Some Cybersecurity Pros Are Already Using ChatGPT With Microsoft Security Tools
While Microsoft is planning to widely deploy the AI chatbot within its product portfolio, some cybersecurity professionals are already tying together ChatGPT with the Microsoft Sentinel security analytics platform.
While OpenAI backer Microsoft has very been clear that it has big plans for integrating its platforms with ChatGPT, some cybersecurity pros aren’t waiting on Microsoft.
In recent days, several cybersecurity professionals have published information online about how to integrate the AI-powered chatbot with Microsoft Sentinel, the widely used Microsoft cybersecurity analytics platform.
[Related: 5 Big Pros And Cons Of ChatGPT For Cybersecurity]
“By harnessing the power of ChatGPT, I believe it is possible to speed up and simplify the incident handling process, making it more efficient and effective for all involved,” wrote IT security pro Antonio Formato in a post on Medium Monday.
Another recent Medium post by cyber pro Zubair Rahim included step-by-step instructions for connecting ChatGPT with Microsoft Sentinel. “Integrating ChatGPT with Microsoft Sentinel for incident management offers numerous benefits such as automating responses, providing accurate and timely answers, and streamlining incident management workflow,” Rahim wrote.
Microsoft Sentinel is among the company’s key cybersecurity offerings and now has more than 20,000 customers, up from 15,000 a year ago, Microsoft disclosed last week.
The potential is definitely there for OpenAI’s ChatGPT to help security analysts, who work with SIEM (security information and event management) tools like Microsoft Sentinel, to help automate and expedite some of the typically manual analysis of security incidents, according to Michael Montagliano, CISO at Atlanta-based solution provider ProArch.
At this early stage, though, more testing of the types of integration methods that are now being posted online is definitely necessary, which ProArch plans to do, Montagliano told CRN.
“We are going to test that integration into Sentinel in a lab environment,” he said. “One of the things you have to be cautious about is is that accurate? Is it dependable?”
Robert Boyce, Accenture’s global lead for cyber resilience services, told CRN last week that Accenture Security sees major potential in using ChatGPT’s capabilities for automating some of the work involved in cyberdefense. While there has been major attention paid to the possible nefarious uses of the chatbot by hackers, it’s clear that the tool “helps reduce the barrier to entry with getting into the defensive side as well,” Boyce said.

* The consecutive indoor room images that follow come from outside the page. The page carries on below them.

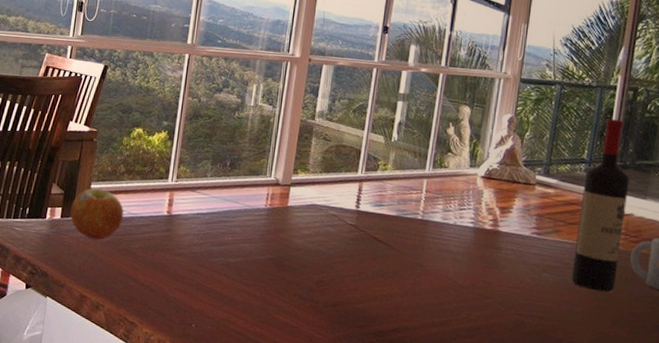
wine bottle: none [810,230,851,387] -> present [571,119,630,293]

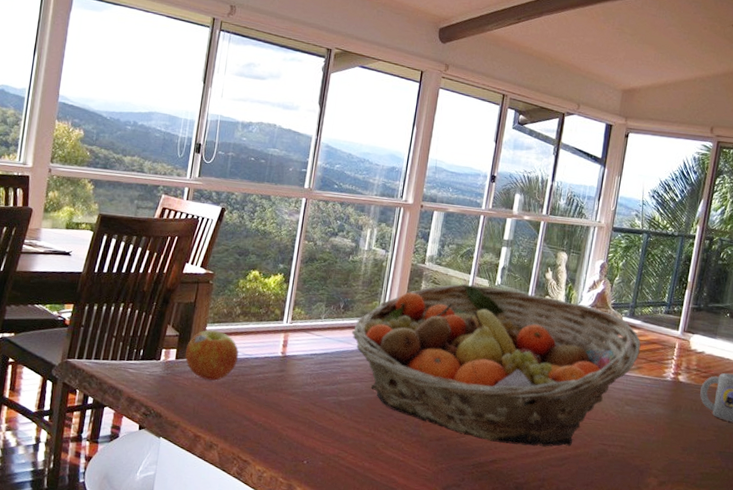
fruit basket: none [238,140,559,316] -> present [351,284,641,447]
wine bottle: present [571,119,630,293] -> none [649,265,703,423]

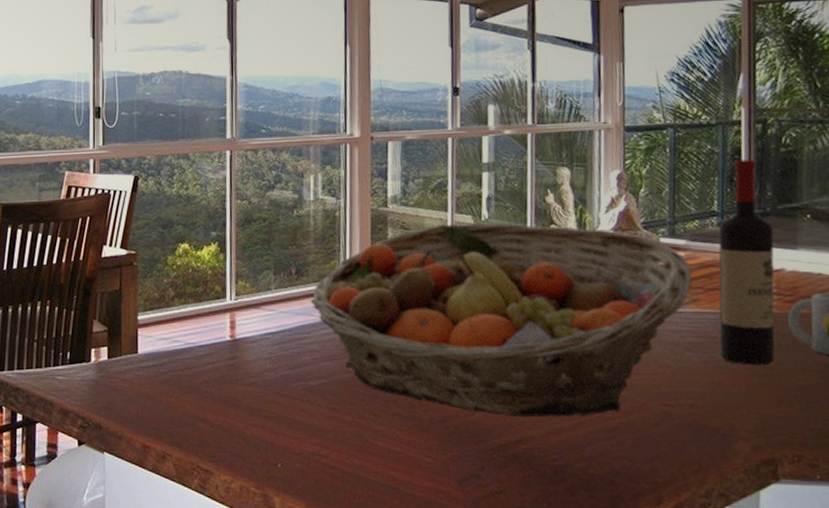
apple: present [185,329,239,381] -> none [117,319,181,379]
wine bottle: none [649,265,703,423] -> present [718,160,775,366]

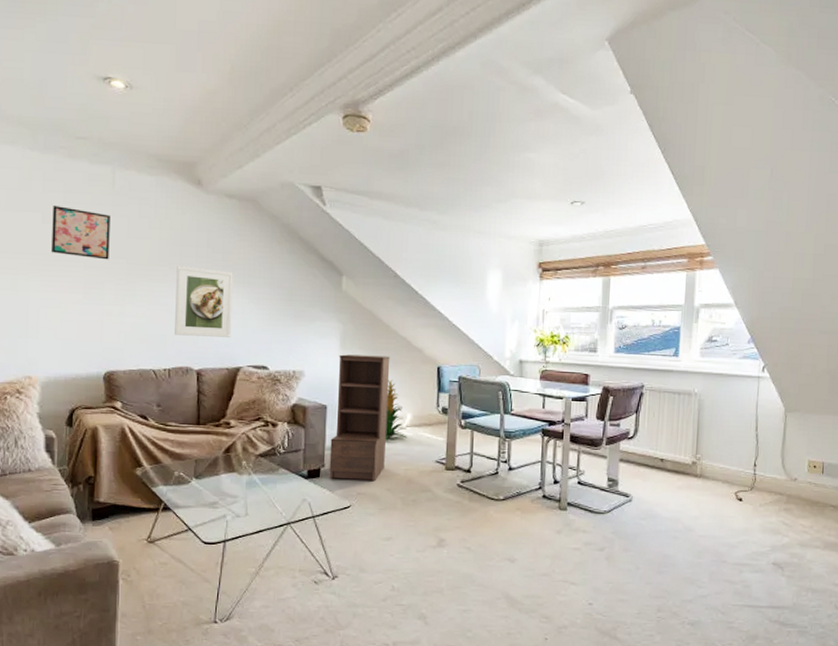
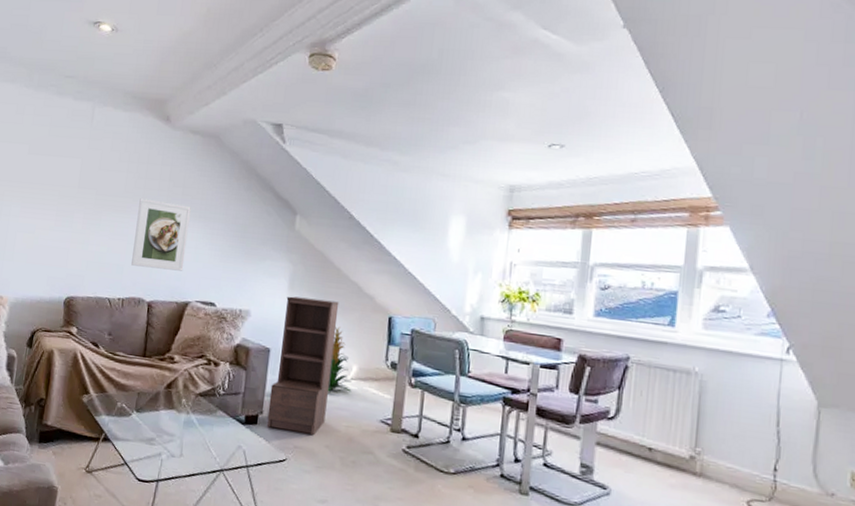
wall art: present [52,206,110,260] -> none [33,138,86,190]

Last week, Microsoft said it’s making a new “multiyear, multibillion-dollar investment” into OpenAI, which reportedly amounts to $10 billion. Microsoft had previously invested more than $3 billion into OpenAI starting in 2019, and OpenAI uses Microsoft Azure for its cloud infrastructure.

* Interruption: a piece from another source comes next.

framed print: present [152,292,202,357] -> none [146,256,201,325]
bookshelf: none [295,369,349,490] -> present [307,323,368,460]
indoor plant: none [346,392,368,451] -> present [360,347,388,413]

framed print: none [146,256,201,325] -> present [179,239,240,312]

Earlier this month, Microsoft announced the general availability of its Azure OpenAI Service, which leverages OpenAI technologies including GPT-3.5. The company noted that “customers will also be able to access ChatGPT—a fine-tuned version of GPT-3.5 that has been trained and runs inference on Azure AI infrastructure—through Azure OpenAI Service soon.”
During Microsoft’s quarterly call with analysts last week, Chairman and CEO Satya Nadella said that the company plans to deploy OpenAI technology “across our consumer and enterprise products as we continue to push the state of the art in AI.”

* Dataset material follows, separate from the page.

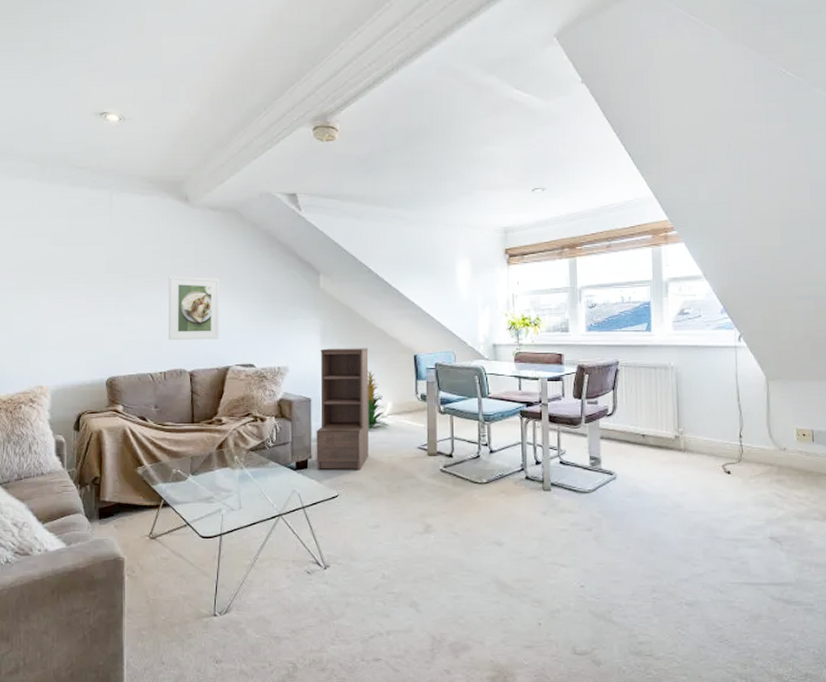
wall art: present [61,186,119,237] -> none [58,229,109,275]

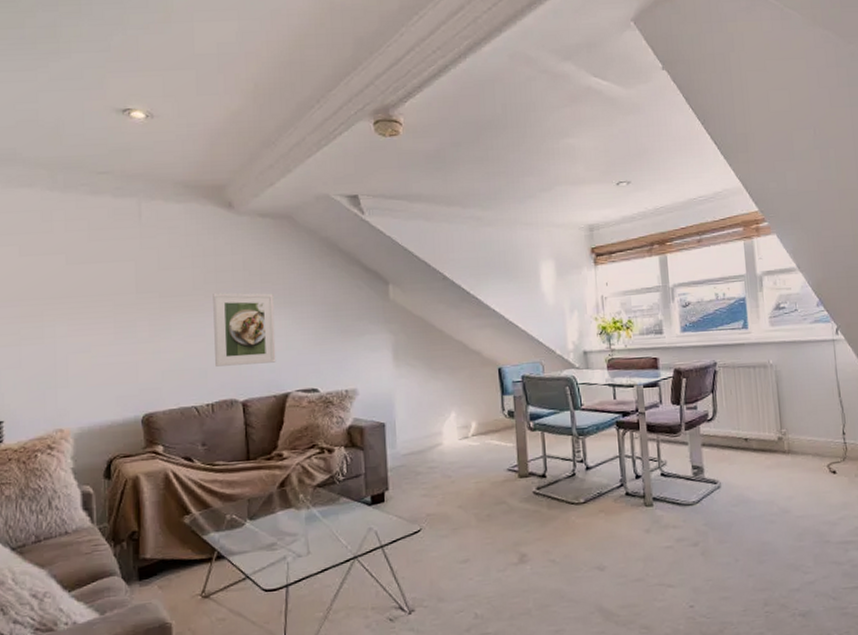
bookshelf: present [316,348,370,470] -> none [392,363,453,502]
indoor plant: present [367,370,389,429] -> none [447,387,475,453]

OpenAI, which is also behind the DALL-E 2 image generator, and whose backers include Microsoft, first introduced ChatGPT in late November. While it’s been massively popular among users, it’s come under fire from a number of critics, including some of Microsoft’s competitors. For instance, Amazon Web Services CTO Werner Vogels Tuesday slammed ChatGPT as being “not concerned about the truth.”